Task brief: Put every line of text from all the records below into a numbered list, leaving out any blank lines.
-- Opening Marker --
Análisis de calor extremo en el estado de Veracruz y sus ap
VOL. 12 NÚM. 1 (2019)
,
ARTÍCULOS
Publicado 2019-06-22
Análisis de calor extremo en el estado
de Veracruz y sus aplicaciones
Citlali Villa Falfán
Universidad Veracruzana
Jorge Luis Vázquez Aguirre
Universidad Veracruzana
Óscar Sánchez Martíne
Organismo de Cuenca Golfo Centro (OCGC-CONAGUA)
-- Closing Marker --
Problem solution:
1. Análisis de calor extremo en el estado de Veracruz y sus ap
2. VOL. 12 NÚM. 1 (2019)
3. ,
4. ARTÍCULOS
5. Publicado 2019-06-22
6. Análisis de calor extremo en el estado
7. de Veracruz y sus aplicaciones
8. Citlali Villa Falfán
9. Universidad Veracruzana
10. Jorge Luis Vázquez Aguirre
11. Universidad Veracruzana
12. Óscar Sánchez Martíne
13. Organismo de Cuenca Golfo Centro (OCGC-CONAGUA)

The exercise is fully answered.